### What the exercise asks
Rewrite all of the data below, changing "scientific name" to "binomial name" and keeping everything else the same. Omit the pictures from your answer.

### Record list
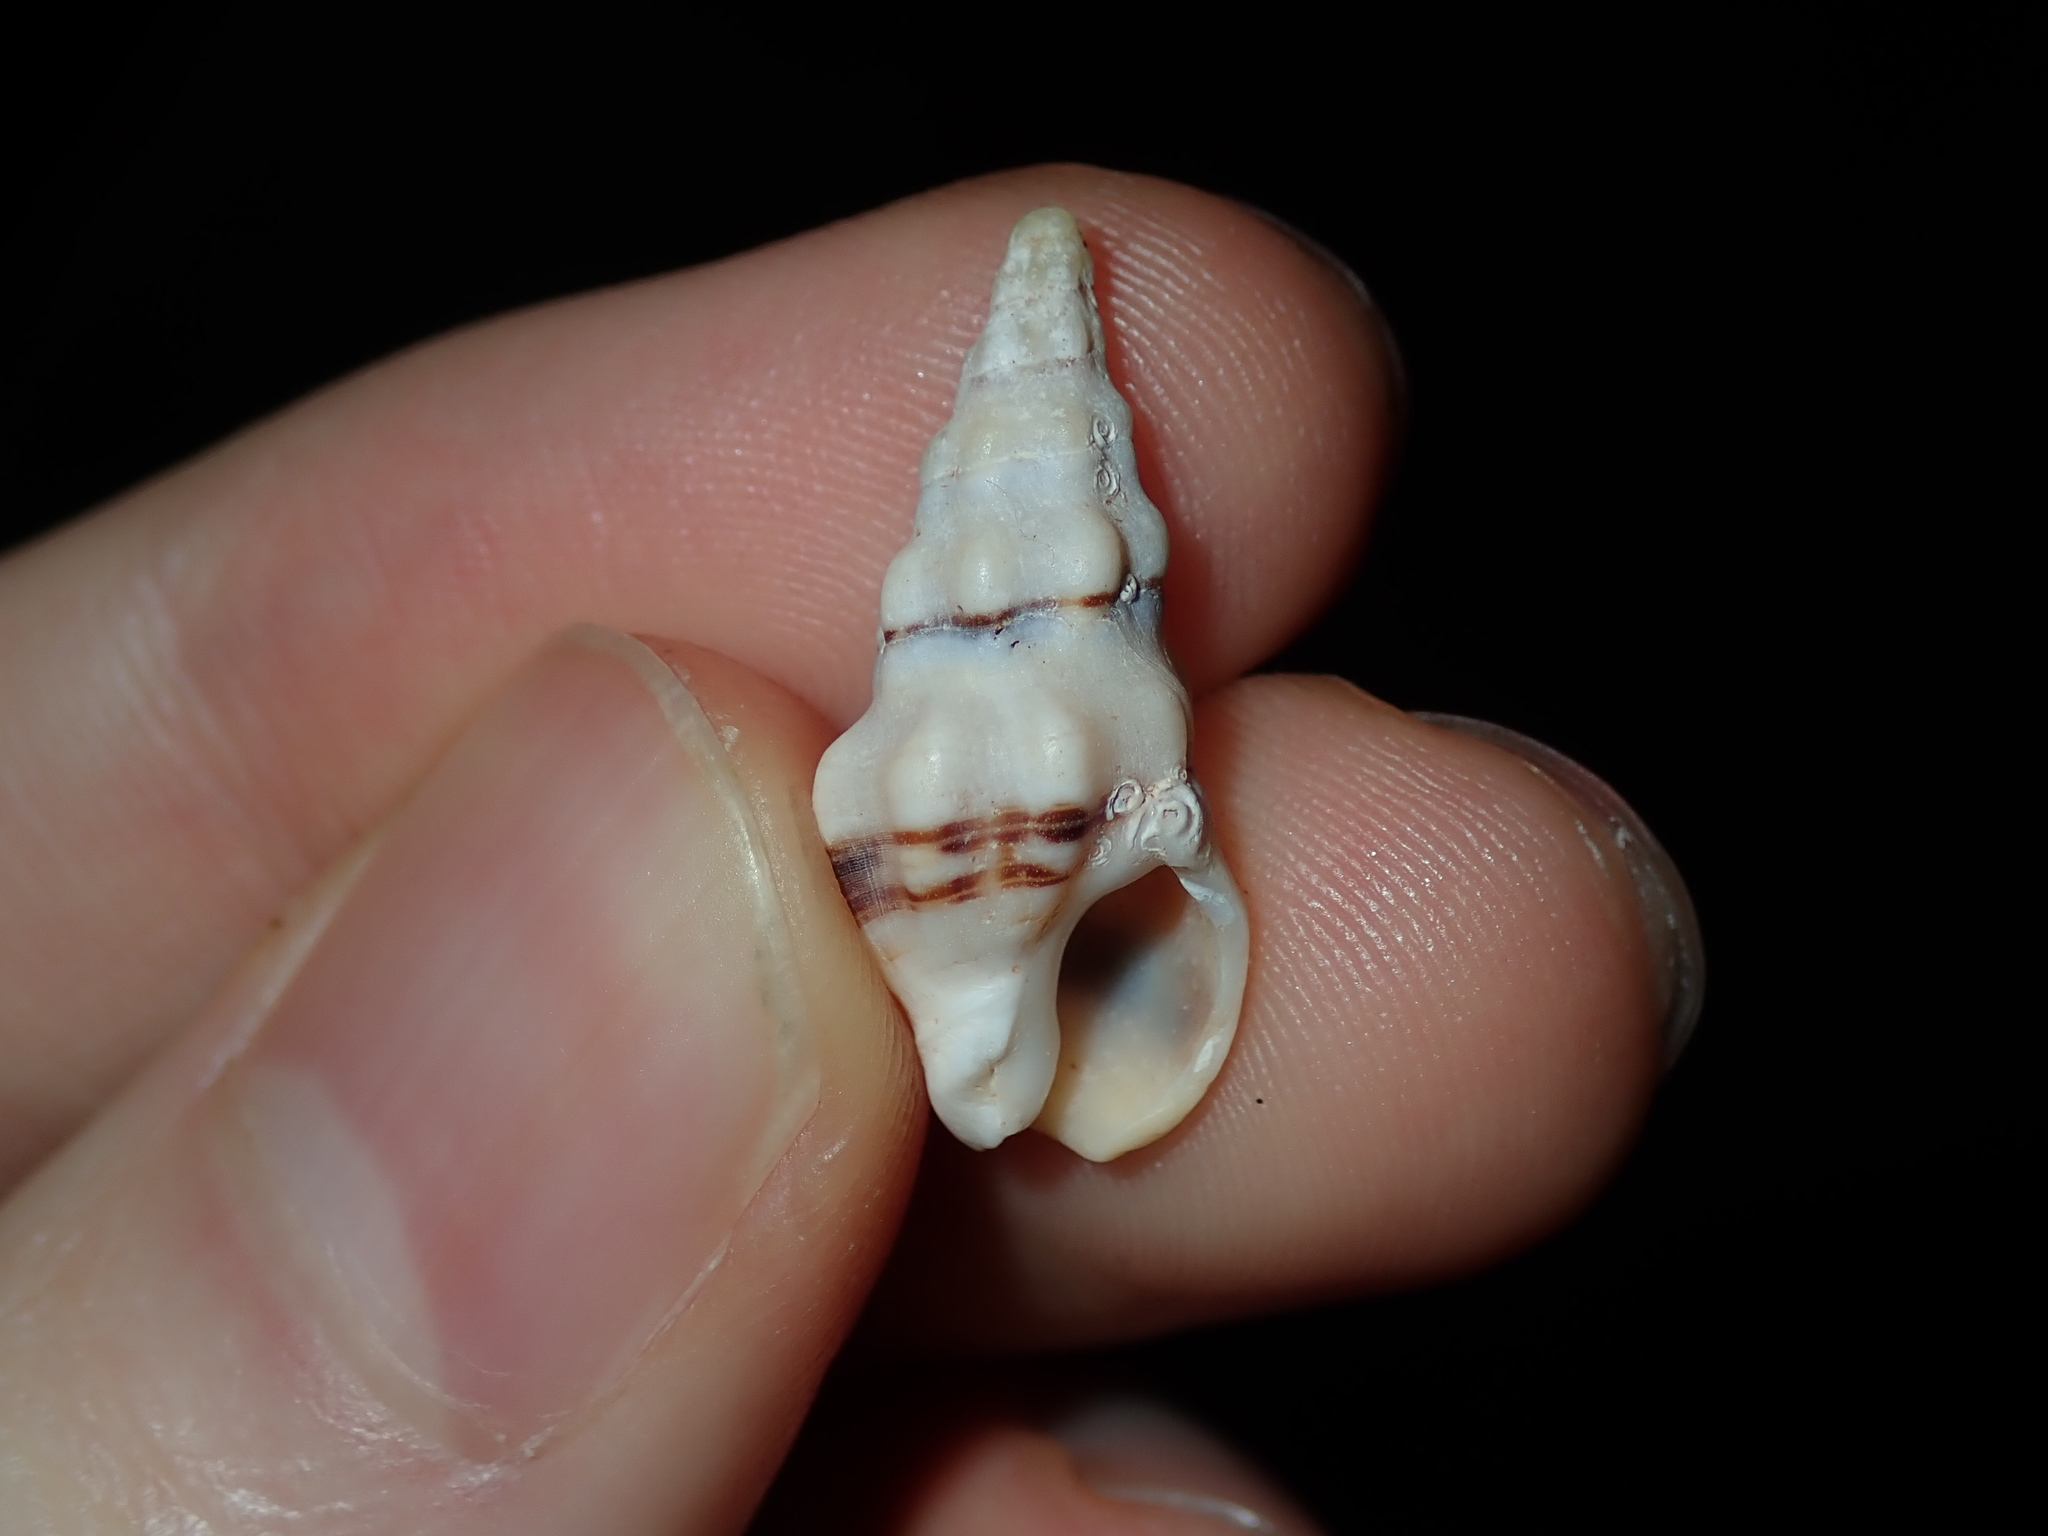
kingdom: Animalia
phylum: Mollusca
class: Gastropoda
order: Neogastropoda
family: Cominellidae
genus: Cominella
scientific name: Cominella eburnea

### Result
kingdom: Animalia
phylum: Mollusca
class: Gastropoda
order: Neogastropoda
family: Cominellidae
genus: Cominella
binomial name: Cominella eburnea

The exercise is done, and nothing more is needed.